In another attempt to normalise unconventional lifestyles, Cunningham writes about a kiss between Virginia and her sister, Vanessa. This kiss implies incest, which in this case is also tied up with questions about sexuality and gender. According to Haffey (2010:158), this kiss serves the same function as the kiss between Clarissa and Sally in Mrs. Dalloway. What Haffey means by this, is that the incestuous kiss causes readers to question unconventional types of affection, which are forbidden and judged by society.
In both novels, time is a recurring theme. In fact, the original name of Mrs. Dalloway, was The Hours, but Woolf’s publishers had her change this name, possibly to take away attention from the notion of queer temporality. Cunningham honoured Woolf by naming his book, The Hours, and by bringing attention to multiple queer moments in his novel. Queer temporality indicates that time is not linear for queer people.. A queer person can shift from one sexual orientation to another, and then back again. Time and fluidity go hand in hand, as nothing is fixed. Everything is constantly changing, and so is one’s identity as life progresses and experiences occur. Clarissa’s queer moments are described in her inner dialogue with herself. She rationalises her attraction to women:
… yet she [Clarissa] could not resist sometimes yielding to the charm of a woman, not a girl, of a woman confessing, as to her they often did, some scrape, some folly. And whether it was pity, or their beauty, or that she was older, or some accident—like a faint scent, or a violin next door (so strange is the power of sounds at certain moments), she did undoubtedly then feel what men felt. Only for a moment; but it was enough (Woolf 1925:29-30).
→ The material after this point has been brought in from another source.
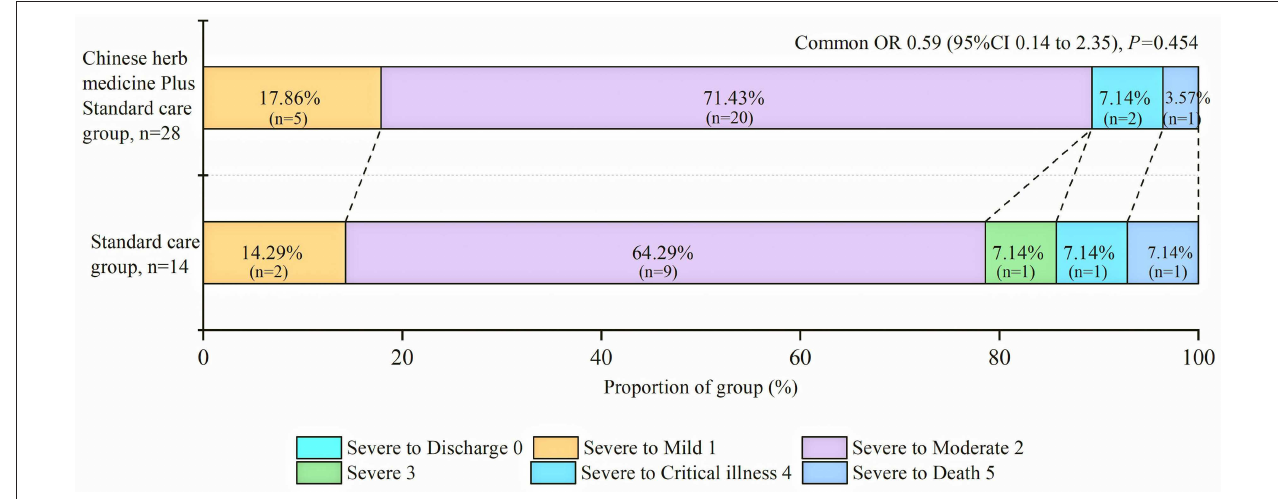
FIGURE 1 | Distribution of COVID-19 severity score at 7 days. OR = odds ratio. The figure denotes scores on the COVID-19 severity scale for patients in the Chinese herbal medicine plus standard care group and the standard care alone group. Scores on the COVID-19 severity scale range from 0 = discharge to 5 = death. A difference between the Chinese herbal medicine plus standard care group and the standard care group was noted in the overall distribution of scores, favoring the Chinese herbal medicine plus standard care group (common odds ratio for improvement of 1 point on the COVID-19 severity scale, 0.59; 95% confidence interval (CI), 0.14–2.35).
In this passage, Clarissa admits to herself that there are moments in her heterosexual marriage when she is attracted to women.
By comparing the two novels, and placing them side by side, readers can see the progress in society regarding acceptance of LGBTQI+ people. While Woolf gave readers a small taste of queer lifestyle and feminism, Cunningham exposed readers to multiple perspectives of queer lifestyles. Readers can determine that the sociological landscape changed dramatically between the publication of the two novels. The genre of queer literature has grown; it is being read widely now and opens up dialogue around previously taboo subjects. Queer literature is creating awareness about alternate lifestyles and normalising non-traditional relationships. Stigmas, stereotypes, prejudice, and discrimination reduce as readers are educated. Bringing LGBTQI+ literature into bookstores, libraries, schools, and universities aids in achieving Woolf and Cunningham’s motive to offer different perspectives on sexualities and genders. It can thus be concluded that all the kisses in both novels serve the same purpose, which is to open the reader’s mind to different perspectives on sexualities and genders, and to normalise queer lifestyles.